Bordeaux 2013 ‘more like Burgundy’
Hubert de Boüard, owner of Château Angelus, has admitted that the 2013 vintage was incredibly unusual for Bordeaux, resulting in wines that are Burgundian in character.
Speaking during a vertical tasting of Angelus in London put on by the Institute of Masters of Wine, de Boüard said: “I call my 2013 vintage my Côtes de Nuits as the wine is more like a Burgundy than a Bordeaux.
“The vintage was very special and unusual. The resulting wines are very elegant but in my 30 years at Angelus I’ve never made a wine like it before.
“I was determined to make a 2013 vintage, as it would have been a shame not to bottle anything. The key to success was in the grape selection.
“Angelus 2013 spent just 17 months in barrel as opposed to the usual 22. We bottled the wine in June for the first time in 20 years.”
de Boüard explained that a new style of Bordeaux was emerging, with winemakers striving to achieve less obvious, more approachable tannins.
“It’s not the size of the tannins but the quality of them that helps a wine age,” he said.
He also stressed the importance of the grand vin at Angelus, and a desire to make as much of it as possible each year.

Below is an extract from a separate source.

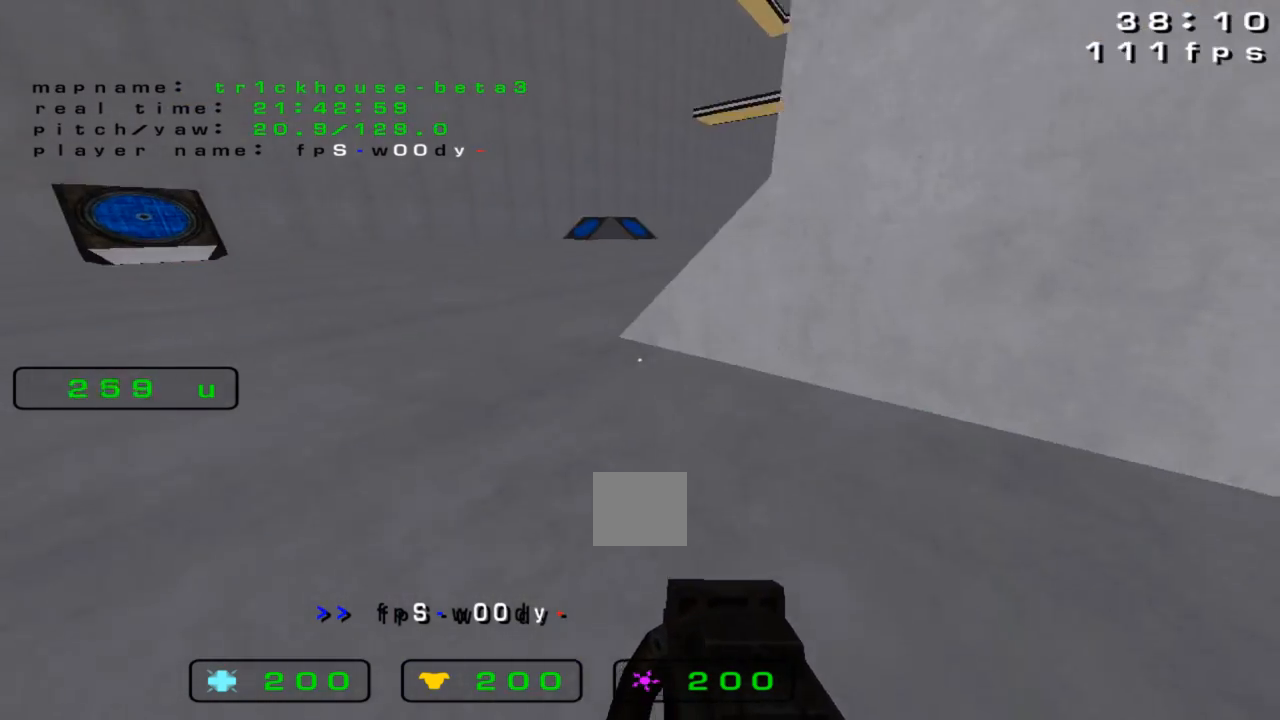
{"keys": ["up"], "events": [[333, "right", "up"], [467, "up", "down"]]}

“Around 80-85% of the grapes we harvest each year go into the grand vin. We go big on it at the estate. The only exception was 2013, when we only used around 50%.
“In order to keep the quality of the wine we had to drop the quantity,” he said.
During the tasting, de Boüard spoke of his love of Cabernet Franc, and how the grape had become something of a signature for Angelus.
“Cabernet Franc is the most difficult grape variety to grow in Bordeaux and the vines need to be at least 25 years old to show any character,” he said.
“It’s sensitive to rain and mildew and is a very finicky variety to grow but when made well the wines taste like cashmere in your mouth and give a freshness and a spiciness to the blend,” he added.